Country:New Zealand
Year:2001
Policy status:In Force
Jurisdiction:National
Date Effective:2001
Date Amended:

Roughly every five years: 2007, 30 August 2011

Policy Type:Policy Support>Strategic planning
Energy Efficiency Policy Targets:Multi-Sectoral Policy
Policy Sector:Framework Policy
Climate Change Policy Targets:Framework/ Multi-sectoral Policy
Agency:Energy Efficiency and Conservation Authority (EECA)
URL:http://www.eeca.govt.nz/node/13339
URL:http://www.eeca.govt.nz/sites/all/files/nz-energy-strategy-2011.pdf
URL:http://www.eeca.govt.nz/node/2640
Legal References:Energy Efficiency and Conservation Act 2000
Energy Efficiency Description:

The Energy Efficiency and Conservation Authority’s role under the Energy Efficiency and Conservation Act 2000 includes preparing and administering an energy efficiency strategy for New Zealand.

In 2001, the first five-year National Energy Efficiency and Conservation Strategy was released. When the Strategy was updated in October 2007, it was renamed the New Zealand Energy Efficiency and Conservation Strategy (NZEECS), and treated as a companion piece to a new, more general, Energy Strategy produced by the then Ministry of Economic Development for the Government. The current New Zealand Energy Efficiency and Conservation Strategy 2011 – 2016 was released simultaneously with the Energy Strategy.

The current Energy Efficiency and Conservation Strategy's focus is on promoting energy efficiency, energy conservation and renewable energy. It is prepared in accordance with the Energy Efficiency and Conservation Act 2000 and is in force for a period of five years.

In addition to an economy-wide target to continue to achieve a rate of energy intensity improvement of 1.3 percent per annum the Conservation Strategy sets out objectives for six sectors:

  • Transport: a more energy-efficient transport system, with a greater diversity of fuels and alternative energy technologies
  • Business: enhanced business growth and competitiveness resulting from energy intensity improvements
  • Housing: warm, dry and energy-efficient homes with improved air quality to avoid ill-health and lost productivity
  • Products: greater business and consumer uptake of energy-efficient products
  • Electricity system: an efficient, renewable electricity system supporting New Zealand’s global competitiveness
  • Public sector: greater value for money from the public sector through increased energy efficiency.

§ **Brief A**
Translate this sentence from the policy summary into Spanish: "In 2001, the first five-year National Energy Efficiency and Conservation Strategy was released."
§ **Brief B**
Reproduce the passage of the policy summary that starts at the words "Roughly every five" and ends after the words "Conservation Authority (EECA)".

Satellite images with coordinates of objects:
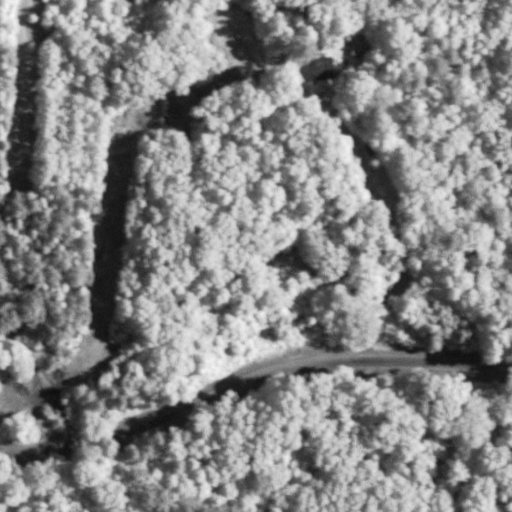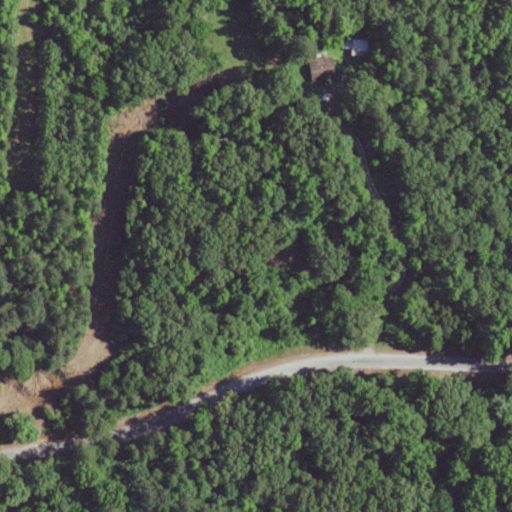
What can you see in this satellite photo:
building: (356, 47)
building: (321, 68)
park: (509, 126)
road: (392, 228)
road: (250, 377)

§ **Final answer A**
En 2001 se publicó la primera Estrategia Nacional de Eficiencia y Conservación Energética, con una duración de cinco años.

§ **Final answer B**
Roughly every five years: 2007, 30 August 2011

Policy Type:Policy Support>Strategic planning
Energy Efficiency Policy Targets:Multi-Sectoral Policy
Policy Sector:Framework Policy
Climate Change Policy Targets:Framework/ Multi-sectoral Policy
Agency:Energy Efficiency and Conservation Authority (EECA)